> Assignment:
What you return should be every record, retyped without a single change.

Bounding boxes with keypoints
╭──

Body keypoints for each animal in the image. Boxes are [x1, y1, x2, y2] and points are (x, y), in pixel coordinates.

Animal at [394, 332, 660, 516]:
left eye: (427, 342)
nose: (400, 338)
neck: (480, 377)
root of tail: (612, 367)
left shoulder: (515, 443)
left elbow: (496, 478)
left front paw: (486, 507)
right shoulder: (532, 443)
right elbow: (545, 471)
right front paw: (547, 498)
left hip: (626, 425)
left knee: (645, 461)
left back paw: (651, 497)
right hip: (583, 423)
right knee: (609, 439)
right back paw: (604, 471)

╰──

> Solution for this task:
Body keypoints for each animal in the image. Boxes are [x1, y1, x2, y2] and points are (x, y), in pixel coordinates.

Animal at [394, 332, 660, 516]:
left eye: (427, 342)
nose: (400, 338)
neck: (480, 377)
root of tail: (612, 367)
left shoulder: (515, 443)
left elbow: (496, 478)
left front paw: (486, 507)
right shoulder: (532, 443)
right elbow: (545, 471)
right front paw: (547, 498)
left hip: (626, 425)
left knee: (645, 461)
left back paw: (651, 497)
right hip: (583, 423)
right knee: (609, 439)
right back paw: (604, 471)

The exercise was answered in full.